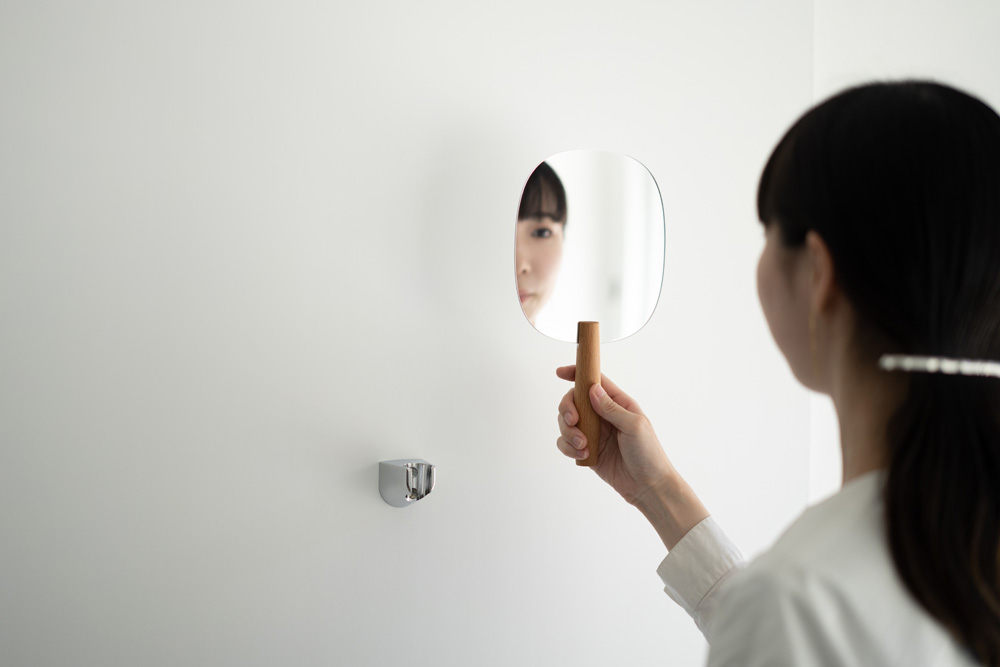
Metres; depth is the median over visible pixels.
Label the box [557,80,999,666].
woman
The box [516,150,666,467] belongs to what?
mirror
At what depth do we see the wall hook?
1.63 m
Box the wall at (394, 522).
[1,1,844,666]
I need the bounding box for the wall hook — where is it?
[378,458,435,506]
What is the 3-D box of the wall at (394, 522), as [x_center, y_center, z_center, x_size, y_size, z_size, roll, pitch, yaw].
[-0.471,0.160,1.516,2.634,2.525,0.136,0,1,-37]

________________

_WHAT TO PRODUCE_
Exact repetition of each line above is expected; images are to be omitted.

_ANSWER TO THIS TASK_
Metres; depth is the median over visible pixels.
Label the box [557,80,999,666].
woman
The box [516,150,666,467] belongs to what?
mirror
At what depth do we see the wall hook?
1.63 m
Box the wall at (394, 522).
[1,1,844,666]
I need the bounding box for the wall hook — where is it?
[378,458,435,506]
What is the 3-D box of the wall at (394, 522), as [x_center, y_center, z_center, x_size, y_size, z_size, roll, pitch, yaw].
[-0.471,0.160,1.516,2.634,2.525,0.136,0,1,-37]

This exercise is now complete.